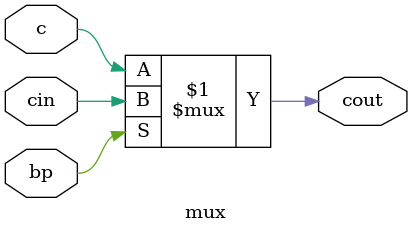
<source format=v>
`timescale 1ns / 1ps


module mux(c,cin,bp,cout);

input c,cin,bp;
output cout;


assign cout=bp?cin:c;


endmodule

</source>
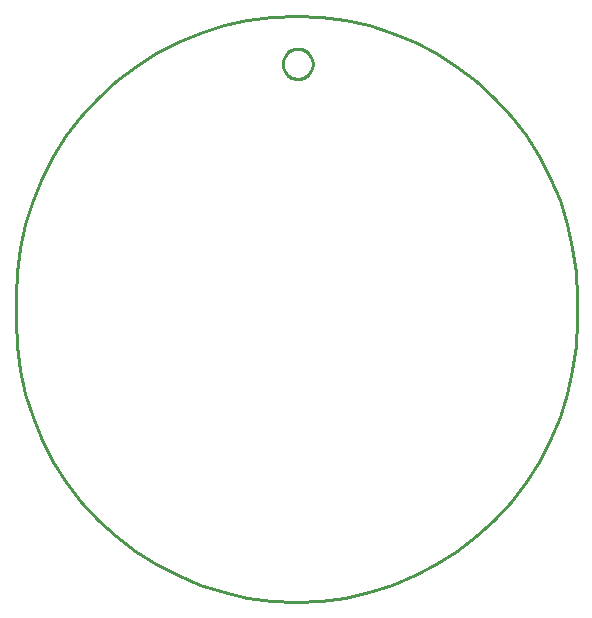
<source format=gko>
G04 EAGLE Gerber X2 export*
G75*
%MOMM*%
%FSLAX34Y34*%
%LPD*%
%AMOC8*
5,1,8,0,0,1.08239X$1,22.5*%
G01*
%ADD10C,0.254000*%


D10*
X0Y239268D02*
X904Y218569D01*
X3608Y198028D01*
X8092Y177801D01*
X14322Y158042D01*
X22251Y138900D01*
X31818Y120523D01*
X42950Y103049D01*
X55562Y86612D01*
X69559Y71337D01*
X84834Y57340D01*
X101271Y44728D01*
X118745Y33596D01*
X137122Y24029D01*
X156264Y16100D01*
X176023Y9870D01*
X196250Y5386D01*
X216791Y2682D01*
X237490Y1778D01*
X258189Y2682D01*
X278730Y5386D01*
X298957Y9870D01*
X318716Y16100D01*
X337858Y24029D01*
X356235Y33596D01*
X373709Y44728D01*
X390146Y57340D01*
X405421Y71337D01*
X419418Y86612D01*
X432030Y103049D01*
X443162Y120523D01*
X452729Y138900D01*
X460658Y158042D01*
X466888Y177801D01*
X471372Y198028D01*
X474076Y218569D01*
X474980Y239268D01*
X474980Y260350D01*
X474076Y281049D01*
X471372Y301590D01*
X466888Y321817D01*
X460658Y341576D01*
X452729Y360718D01*
X443162Y379095D01*
X432030Y396569D01*
X419418Y413006D01*
X405421Y428281D01*
X390146Y442278D01*
X373709Y454890D01*
X356235Y466022D01*
X337858Y475589D01*
X318716Y483518D01*
X298957Y489748D01*
X278730Y494232D01*
X258189Y496936D01*
X237490Y497840D01*
X216791Y496936D01*
X196250Y494232D01*
X176023Y489748D01*
X156264Y483518D01*
X137122Y475589D01*
X118745Y466022D01*
X101271Y454890D01*
X84834Y442278D01*
X69559Y428281D01*
X55562Y413006D01*
X42950Y396569D01*
X31818Y379095D01*
X22251Y360718D01*
X14322Y341576D01*
X8092Y321817D01*
X3608Y301590D01*
X904Y281049D01*
X0Y260350D01*
X0Y239268D01*
X251460Y456701D02*
X251382Y455706D01*
X251226Y454720D01*
X250993Y453750D01*
X250684Y452801D01*
X250302Y451879D01*
X249849Y450990D01*
X249328Y450139D01*
X248741Y449331D01*
X248093Y448573D01*
X247387Y447867D01*
X246629Y447219D01*
X245821Y446632D01*
X244970Y446111D01*
X244081Y445658D01*
X243159Y445276D01*
X242210Y444967D01*
X241240Y444734D01*
X240254Y444578D01*
X239259Y444500D01*
X238261Y444500D01*
X237266Y444578D01*
X236280Y444734D01*
X235310Y444967D01*
X234361Y445276D01*
X233439Y445658D01*
X232550Y446111D01*
X231699Y446632D01*
X230891Y447219D01*
X230133Y447867D01*
X229427Y448573D01*
X228779Y449331D01*
X228192Y450139D01*
X227671Y450990D01*
X227218Y451879D01*
X226836Y452801D01*
X226527Y453750D01*
X226294Y454720D01*
X226138Y455706D01*
X226060Y456701D01*
X226060Y457699D01*
X226138Y458694D01*
X226294Y459680D01*
X226527Y460650D01*
X226836Y461599D01*
X227218Y462521D01*
X227671Y463410D01*
X228192Y464261D01*
X228779Y465069D01*
X229427Y465827D01*
X230133Y466533D01*
X230891Y467181D01*
X231699Y467768D01*
X232550Y468289D01*
X233439Y468742D01*
X234361Y469124D01*
X235310Y469433D01*
X236280Y469666D01*
X237266Y469822D01*
X238261Y469900D01*
X239259Y469900D01*
X240254Y469822D01*
X241240Y469666D01*
X242210Y469433D01*
X243159Y469124D01*
X244081Y468742D01*
X244970Y468289D01*
X245821Y467768D01*
X246629Y467181D01*
X247387Y466533D01*
X248093Y465827D01*
X248741Y465069D01*
X249328Y464261D01*
X249849Y463410D01*
X250302Y462521D01*
X250684Y461599D01*
X250993Y460650D01*
X251226Y459680D01*
X251382Y458694D01*
X251460Y457699D01*
X251460Y456701D01*
X251460Y456701D02*
X251382Y455706D01*
X251226Y454720D01*
X250993Y453750D01*
X250684Y452801D01*
X250302Y451879D01*
X249849Y450990D01*
X249328Y450139D01*
X248741Y449331D01*
X248093Y448573D01*
X247387Y447867D01*
X246629Y447219D01*
X245821Y446632D01*
X244970Y446111D01*
X244081Y445658D01*
X243159Y445276D01*
X242210Y444967D01*
X241240Y444734D01*
X240254Y444578D01*
X239259Y444500D01*
X238261Y444500D01*
X237266Y444578D01*
X236280Y444734D01*
X235310Y444967D01*
X234361Y445276D01*
X233439Y445658D01*
X232550Y446111D01*
X231699Y446632D01*
X230891Y447219D01*
X230133Y447867D01*
X229427Y448573D01*
X228779Y449331D01*
X228192Y450139D01*
X227671Y450990D01*
X227218Y451879D01*
X226836Y452801D01*
X226527Y453750D01*
X226294Y454720D01*
X226138Y455706D01*
X226060Y456701D01*
X226060Y457699D01*
X226138Y458694D01*
X226294Y459680D01*
X226527Y460650D01*
X226836Y461599D01*
X227218Y462521D01*
X227671Y463410D01*
X228192Y464261D01*
X228779Y465069D01*
X229427Y465827D01*
X230133Y466533D01*
X230891Y467181D01*
X231699Y467768D01*
X232550Y468289D01*
X233439Y468742D01*
X234361Y469124D01*
X235310Y469433D01*
X236280Y469666D01*
X237266Y469822D01*
X238261Y469900D01*
X239259Y469900D01*
X240254Y469822D01*
X241240Y469666D01*
X242210Y469433D01*
X243159Y469124D01*
X244081Y468742D01*
X244970Y468289D01*
X245821Y467768D01*
X246629Y467181D01*
X247387Y466533D01*
X248093Y465827D01*
X248741Y465069D01*
X249328Y464261D01*
X249849Y463410D01*
X250302Y462521D01*
X250684Y461599D01*
X250993Y460650D01*
X251226Y459680D01*
X251382Y458694D01*
X251460Y457699D01*
X251460Y456701D01*
M02*

</source>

* * * *

Repeat the data in full and exactly. Omit pictures.

Task solution:
<source format=v>
`timescale 1ns / 1ps


module mux(c,cin,bp,cout);

input c,cin,bp;
output cout;


assign cout=bp?cin:c;


endmodule

</source>
<source format=gko>
G04 EAGLE Gerber X2 export*
G75*
%MOMM*%
%FSLAX34Y34*%
%LPD*%
%AMOC8*
5,1,8,0,0,1.08239X$1,22.5*%
G01*
%ADD10C,0.254000*%


D10*
X0Y239268D02*
X904Y218569D01*
X3608Y198028D01*
X8092Y177801D01*
X14322Y158042D01*
X22251Y138900D01*
X31818Y120523D01*
X42950Y103049D01*
X55562Y86612D01*
X69559Y71337D01*
X84834Y57340D01*
X101271Y44728D01*
X118745Y33596D01*
X137122Y24029D01*
X156264Y16100D01*
X176023Y9870D01*
X196250Y5386D01*
X216791Y2682D01*
X237490Y1778D01*
X258189Y2682D01*
X278730Y5386D01*
X298957Y9870D01*
X318716Y16100D01*
X337858Y24029D01*
X356235Y33596D01*
X373709Y44728D01*
X390146Y57340D01*
X405421Y71337D01*
X419418Y86612D01*
X432030Y103049D01*
X443162Y120523D01*
X452729Y138900D01*
X460658Y158042D01*
X466888Y177801D01*
X471372Y198028D01*
X474076Y218569D01*
X474980Y239268D01*
X474980Y260350D01*
X474076Y281049D01*
X471372Y301590D01*
X466888Y321817D01*
X460658Y341576D01*
X452729Y360718D01*
X443162Y379095D01*
X432030Y396569D01*
X419418Y413006D01*
X405421Y428281D01*
X390146Y442278D01*
X373709Y454890D01*
X356235Y466022D01*
X337858Y475589D01*
X318716Y483518D01*
X298957Y489748D01*
X278730Y494232D01*
X258189Y496936D01*
X237490Y497840D01*
X216791Y496936D01*
X196250Y494232D01*
X176023Y489748D01*
X156264Y483518D01*
X137122Y475589D01*
X118745Y466022D01*
X101271Y454890D01*
X84834Y442278D01*
X69559Y428281D01*
X55562Y413006D01*
X42950Y396569D01*
X31818Y379095D01*
X22251Y360718D01*
X14322Y341576D01*
X8092Y321817D01*
X3608Y301590D01*
X904Y281049D01*
X0Y260350D01*
X0Y239268D01*
X251460Y456701D02*
X251382Y455706D01*
X251226Y454720D01*
X250993Y453750D01*
X250684Y452801D01*
X250302Y451879D01*
X249849Y450990D01*
X249328Y450139D01*
X248741Y449331D01*
X248093Y448573D01*
X247387Y447867D01*
X246629Y447219D01*
X245821Y446632D01*
X244970Y446111D01*
X244081Y445658D01*
X243159Y445276D01*
X242210Y444967D01*
X241240Y444734D01*
X240254Y444578D01*
X239259Y444500D01*
X238261Y444500D01*
X237266Y444578D01*
X236280Y444734D01*
X235310Y444967D01*
X234361Y445276D01*
X233439Y445658D01*
X232550Y446111D01*
X231699Y446632D01*
X230891Y447219D01*
X230133Y447867D01*
X229427Y448573D01*
X228779Y449331D01*
X228192Y450139D01*
X227671Y450990D01*
X227218Y451879D01*
X226836Y452801D01*
X226527Y453750D01*
X226294Y454720D01*
X226138Y455706D01*
X226060Y456701D01*
X226060Y457699D01*
X226138Y458694D01*
X226294Y459680D01*
X226527Y460650D01*
X226836Y461599D01*
X227218Y462521D01*
X227671Y463410D01*
X228192Y464261D01*
X228779Y465069D01*
X229427Y465827D01*
X230133Y466533D01*
X230891Y467181D01*
X231699Y467768D01*
X232550Y468289D01*
X233439Y468742D01*
X234361Y469124D01*
X235310Y469433D01*
X236280Y469666D01*
X237266Y469822D01*
X238261Y469900D01*
X239259Y469900D01*
X240254Y469822D01*
X241240Y469666D01*
X242210Y469433D01*
X243159Y469124D01*
X244081Y468742D01*
X244970Y468289D01*
X245821Y467768D01*
X246629Y467181D01*
X247387Y466533D01*
X248093Y465827D01*
X248741Y465069D01*
X249328Y464261D01*
X249849Y463410D01*
X250302Y462521D01*
X250684Y461599D01*
X250993Y460650D01*
X251226Y459680D01*
X251382Y458694D01*
X251460Y457699D01*
X251460Y456701D01*
X251460Y456701D02*
X251382Y455706D01*
X251226Y454720D01*
X250993Y453750D01*
X250684Y452801D01*
X250302Y451879D01*
X249849Y450990D01*
X249328Y450139D01*
X248741Y449331D01*
X248093Y448573D01*
X247387Y447867D01*
X246629Y447219D01*
X245821Y446632D01*
X244970Y446111D01*
X244081Y445658D01*
X243159Y445276D01*
X242210Y444967D01*
X241240Y444734D01*
X240254Y444578D01*
X239259Y444500D01*
X238261Y444500D01*
X237266Y444578D01*
X236280Y444734D01*
X235310Y444967D01*
X234361Y445276D01*
X233439Y445658D01*
X232550Y446111D01*
X231699Y446632D01*
X230891Y447219D01*
X230133Y447867D01*
X229427Y448573D01*
X228779Y449331D01*
X228192Y450139D01*
X227671Y450990D01*
X227218Y451879D01*
X226836Y452801D01*
X226527Y453750D01*
X226294Y454720D01*
X226138Y455706D01*
X226060Y456701D01*
X226060Y457699D01*
X226138Y458694D01*
X226294Y459680D01*
X226527Y460650D01*
X226836Y461599D01*
X227218Y462521D01*
X227671Y463410D01*
X228192Y464261D01*
X228779Y465069D01*
X229427Y465827D01*
X230133Y466533D01*
X230891Y467181D01*
X231699Y467768D01*
X232550Y468289D01*
X233439Y468742D01*
X234361Y469124D01*
X235310Y469433D01*
X236280Y469666D01*
X237266Y469822D01*
X238261Y469900D01*
X239259Y469900D01*
X240254Y469822D01*
X241240Y469666D01*
X242210Y469433D01*
X243159Y469124D01*
X244081Y468742D01*
X244970Y468289D01*
X245821Y467768D01*
X246629Y467181D01*
X247387Y466533D01*
X248093Y465827D01*
X248741Y465069D01*
X249328Y464261D01*
X249849Y463410D01*
X250302Y462521D01*
X250684Y461599D01*
X250993Y460650D01*
X251226Y459680D01*
X251382Y458694D01*
X251460Y457699D01*
X251460Y456701D01*
M02*

</source>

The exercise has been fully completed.